Once I had this bit of tendonitis in my wrist. It was something I had many times before.
And I knew if I went to the doctor, they would tell me the same thing.
Take some Advil, put some ice on it, and it if keeps hurting, we’ll inject you with cortisone.
Basically, since I knew the drill by heart, it was my “go-to” routine whenever it would flair up.
Only once a female friend talked me into going to the doctor.
Since this was the first time she saw me with this ailment, it was new.
And foolishly, I gave in. Went and waited an hour. Paid the co-payment (which at the time was $70.)
And was told the same thing. Advil, ice, cortisone if it doesn’t work.
She seemed happy. She said, “Well, at least you know!”
But I already knew.
She seemed to think the doctor would use some secret doctor magic to fix it, and when he didn’t she fell back on the “Well, at least you know!” answer.
This is what all of us do all the time. We have some goal or intention. We fail. Then we RE-FRAME our original intention, so we don’t feel like a failure.
We do this to protect our ego. If every time we didn’t get what we wanted, and we did feel like a failure, pretty soon we’d stop trying.
However, when we do something when we KNOW what’s going to happen, (like some doctor charging you $70 to tell you to take some Advil) it’s kind of foolish.

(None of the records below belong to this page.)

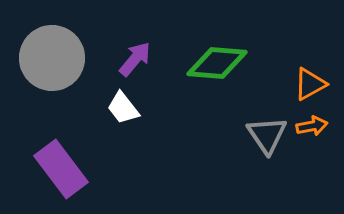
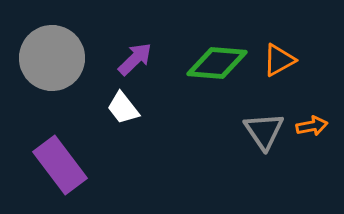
purple arrow: rotated 6 degrees clockwise
orange triangle: moved 31 px left, 24 px up
gray triangle: moved 3 px left, 4 px up
purple rectangle: moved 1 px left, 4 px up
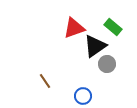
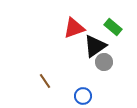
gray circle: moved 3 px left, 2 px up
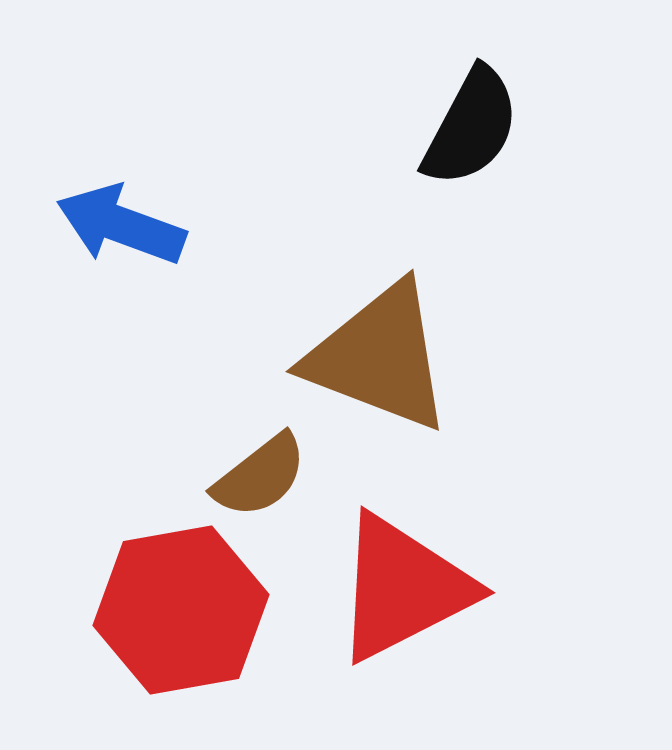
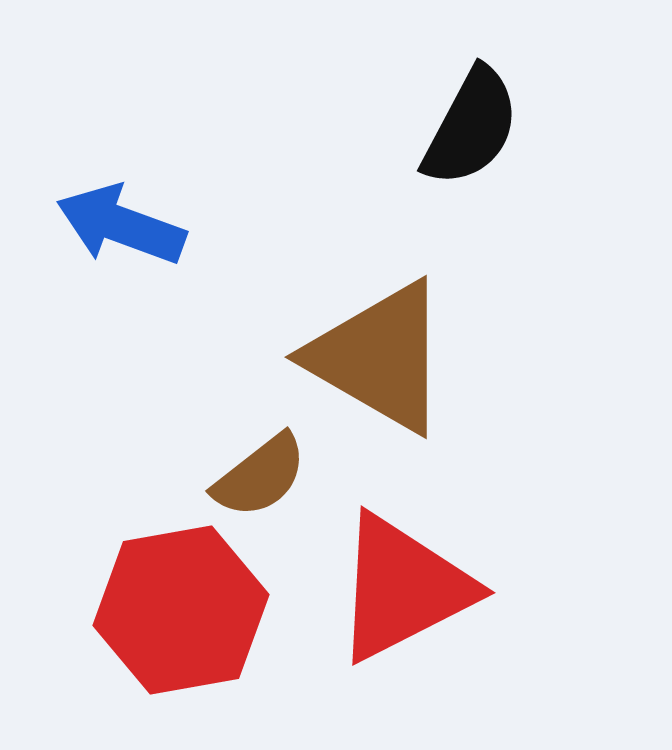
brown triangle: rotated 9 degrees clockwise
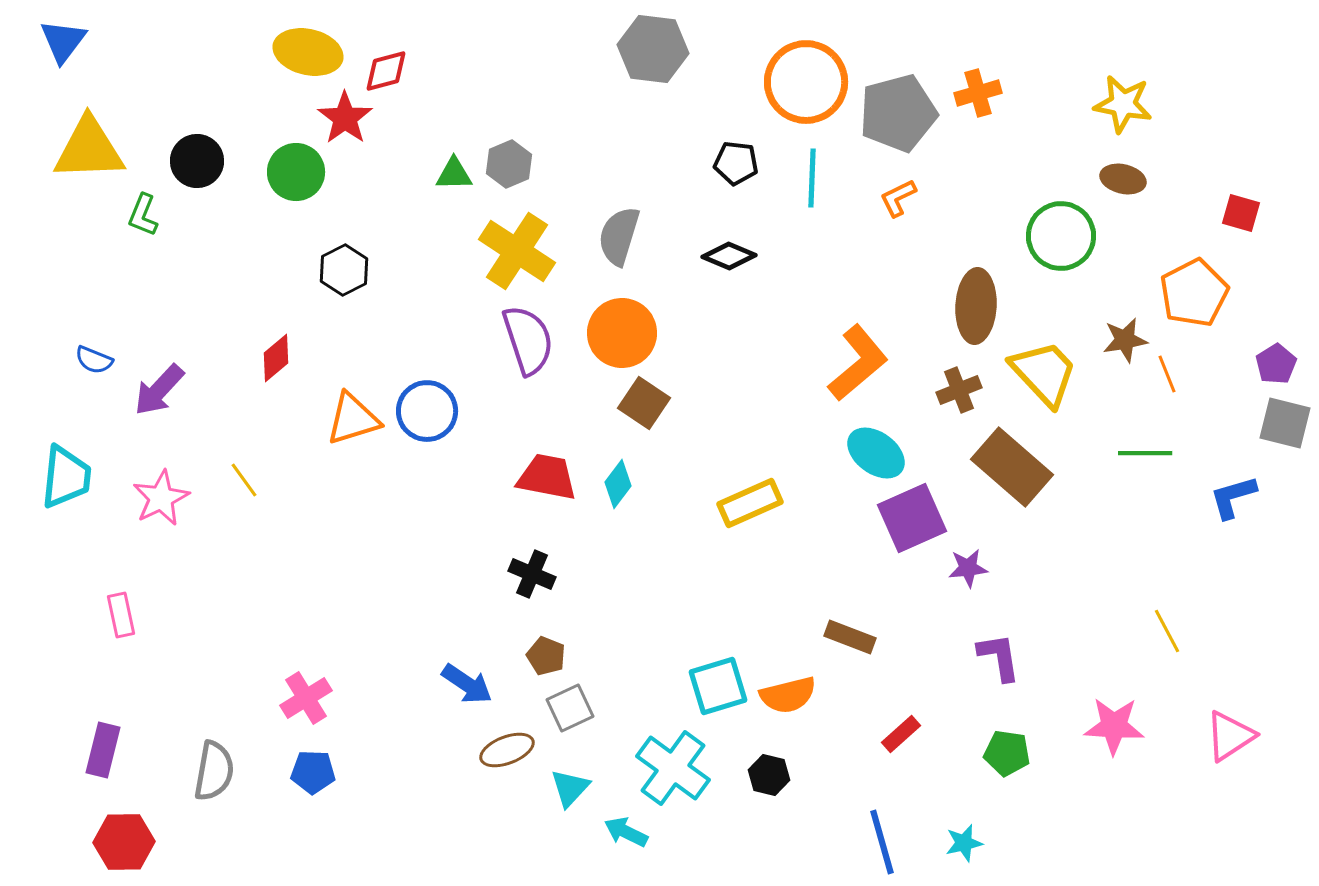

This is what they mean when they talk about doing the same thing over and over and expecting a different result.
Humans are goal driven creatures. Every single day, we have hundreds, if not thousands, of small goals.
We set them, we take action, we achieve them. Sure, some of these are pretty simple, like eating and going to the toilet.
But often times they are of the “insanity” type. We keep trying the same thing, but it still doesn’t work.
Our brains are incredibly fast and powerful, which can sometimes be our achilles heal.
Meaning we’re doing the same things over and over, but we’re pretending we’re doing different things.
Maybe talking to different people and different locations, but we’re using the same strategies and operating from the same mindset of beliefs.
If you’ve got a horrible golf swing, buying new clubs won’t help. Or if you suck at playing the piano, buying a new keyboard won’t help. But that’s we do, while pretending we’re “doing something different.”
A fantastic way to beat this common mistake is to keep a journal. Write down your big life goals, and every day, write down what you did to get closer.
Then write down what happened.
Then write down what you could do tomorrow.
This way, you’ll elevate your natural goal setting and getting mechanism up to the conscious level.
And THAT’S when things start to click.